Good dramatic moments are found in such passages as those wherein the noise in the chest is indicated immediately after Paul says he would seek the way of love; in the stirring immediately after Paul says, “I can kill the snake”; in Paul’s crushing the cobra and so drawing an immediate curse, etc. Point out several other examples.
Make a list of the struggles in order as they occurred.
What are the three main settings or scenes?
Does the happy dénouement convince you?
Author’s Concept of the Term Short-story
“No mere relation of harmonized incidents, no recurrent crises, can make a short story. There must be an inner voice. To explain my meaning: I do not count Chekhov’s ‘The Darling’ a short story. It is a fine character sketch. It has a beginning, a very fine working out, but it gets nowhere. Three-fourths of the Russian short stories, so-called, are not stories at all. They are sketches, narrations of incidents. They are like a song, finely wrought, but with no dominant chord to resolve them into a real end.”—George Gilbert.
A JURY OF HER PEERS
Title.
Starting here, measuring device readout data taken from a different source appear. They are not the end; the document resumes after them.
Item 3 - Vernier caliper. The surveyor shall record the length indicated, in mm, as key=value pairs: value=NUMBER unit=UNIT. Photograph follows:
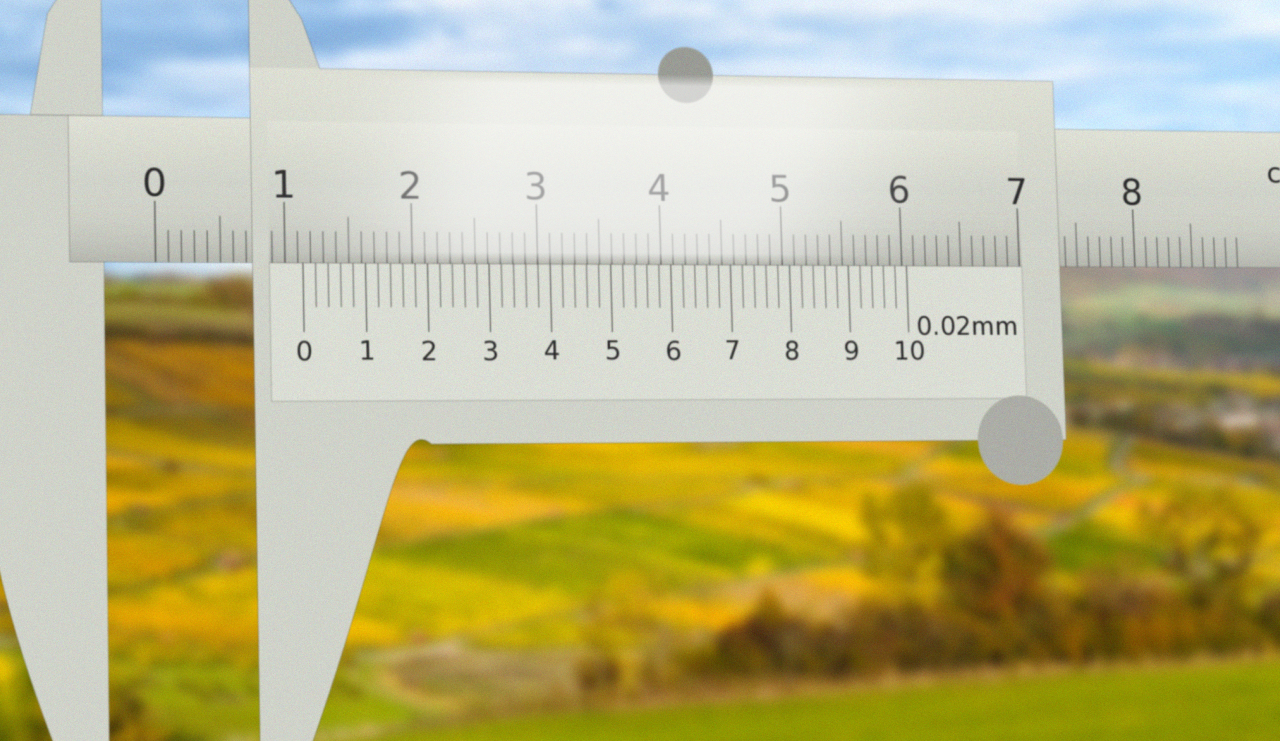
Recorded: value=11.4 unit=mm
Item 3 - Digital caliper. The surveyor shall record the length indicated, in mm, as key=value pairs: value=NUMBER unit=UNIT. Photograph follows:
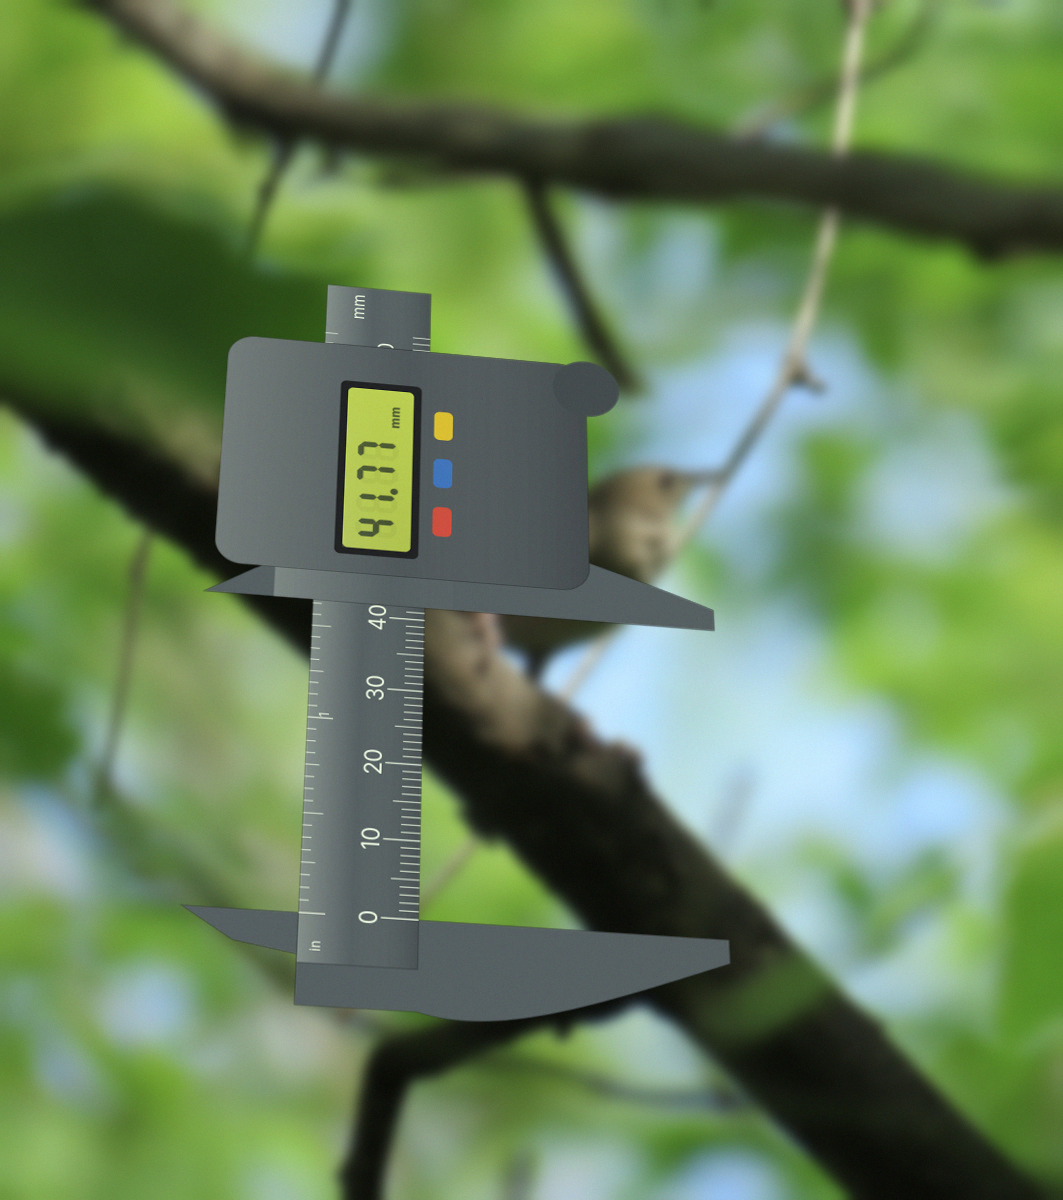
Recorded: value=41.77 unit=mm
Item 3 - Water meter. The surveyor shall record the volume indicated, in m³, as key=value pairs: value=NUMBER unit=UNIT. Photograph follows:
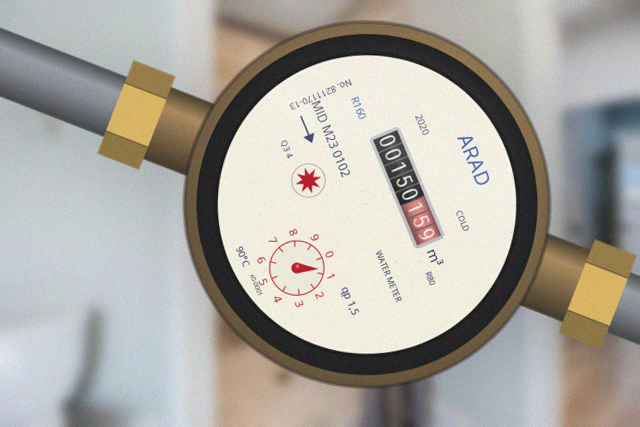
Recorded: value=150.1590 unit=m³
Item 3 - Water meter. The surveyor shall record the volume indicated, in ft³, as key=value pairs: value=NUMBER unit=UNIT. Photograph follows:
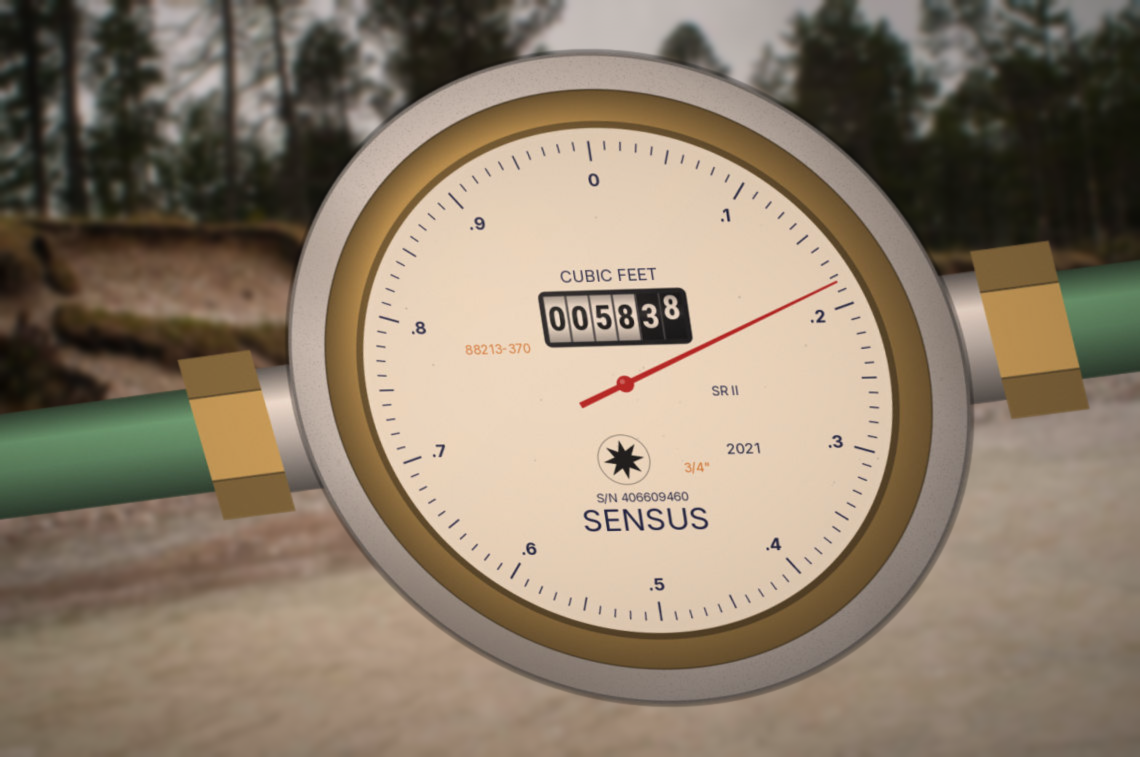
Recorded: value=5838.18 unit=ft³
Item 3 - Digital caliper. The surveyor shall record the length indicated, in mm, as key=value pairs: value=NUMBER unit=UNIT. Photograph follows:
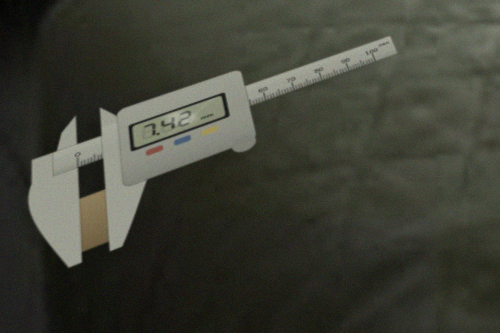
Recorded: value=7.42 unit=mm
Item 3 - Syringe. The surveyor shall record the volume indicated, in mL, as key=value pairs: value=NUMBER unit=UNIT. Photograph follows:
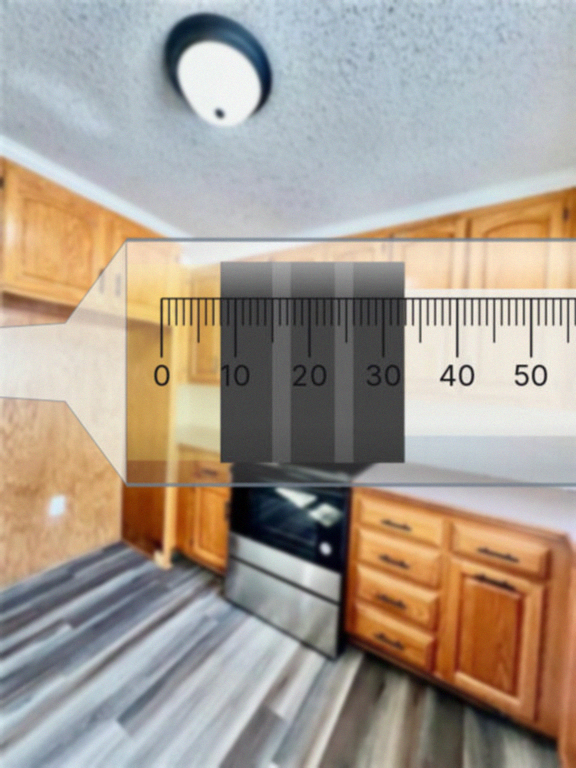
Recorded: value=8 unit=mL
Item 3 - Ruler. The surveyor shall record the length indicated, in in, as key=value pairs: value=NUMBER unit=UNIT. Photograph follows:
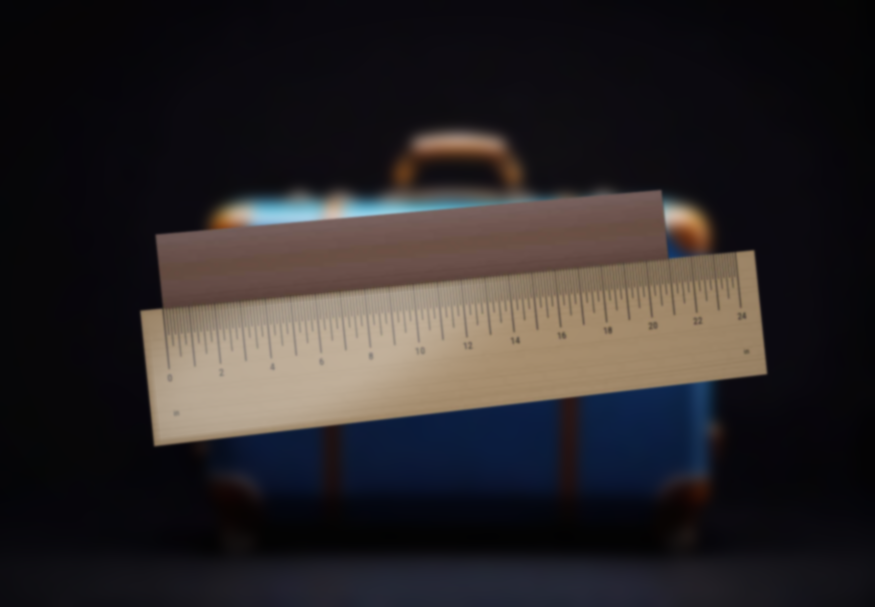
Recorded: value=21 unit=in
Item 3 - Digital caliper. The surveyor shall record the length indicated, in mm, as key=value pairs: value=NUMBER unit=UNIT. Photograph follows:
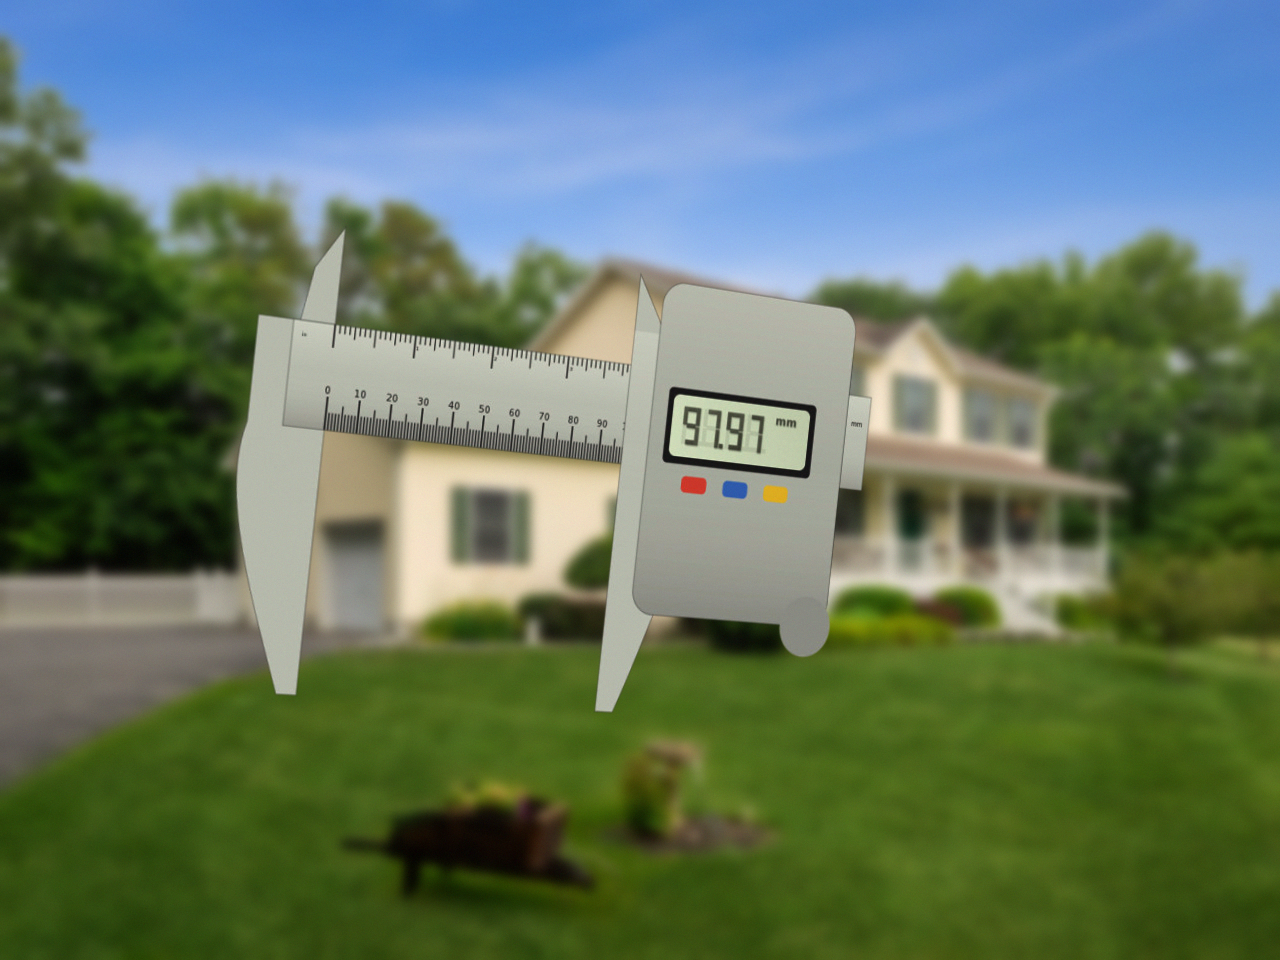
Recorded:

The intimate relation between the one-act play and the short-story may be seen in the fact that the narrative here told has its dramatic counterpart in the stage production entitled “Trifles.” The latter was presented in the season of 1916-1917 in New York City. What is the excellence of each title?
Germinal Idea. “A long time ago, when I was a reporter in Iowa, I went to the house of a woman who was being held for murder, and while the circumstances were not at all those of ‘Trifles,’ it was out of that experience the play grew.”—Susan Glaspell.
Facts of the Plot. Minnie Foster marries John Wright. Basis for trouble lies in the fact that Minnie is a lively girl, with a love for color and action, while John is a hard man, and “like a raw wind that gets to the bone.” They have no children, and as the years go by, Minnie is more and more lonely. The neighbor women leave her to herself; her isolation is pronounced. At length, after many years, she comforts herself with a caged bird. In a fit of rage, John wrings the bird’s neck. Minnie, half-crazed, lays aside the body of the bird in her sewing basket. Shortly after, while her husband is asleep, she strangles him to death with a rope. The next morning, she explains to a passing neighbor, who drops in on a business visit, that John has been strangled by “somebody”; that she is a sound sleeper, and sleeps on the “inside” of the bed. The neighbor notifies the sheriff. Minnie is taken to prison. The next day, the sheriff, Peters, with his wife and the district attorney go out to the Wright place to make an examination. Hale, a neighbor, and Mrs. Hale are with them. The men seek a cause, a motive, for the killing of Wright, but find nothing. While they are making large and futile observations, however, Mrs. Hale and Mrs. Peters discover the dead bird and other evidence. With awakened understandings, the women conceal the evidence—Martha Hale takes the bird away in her pocket.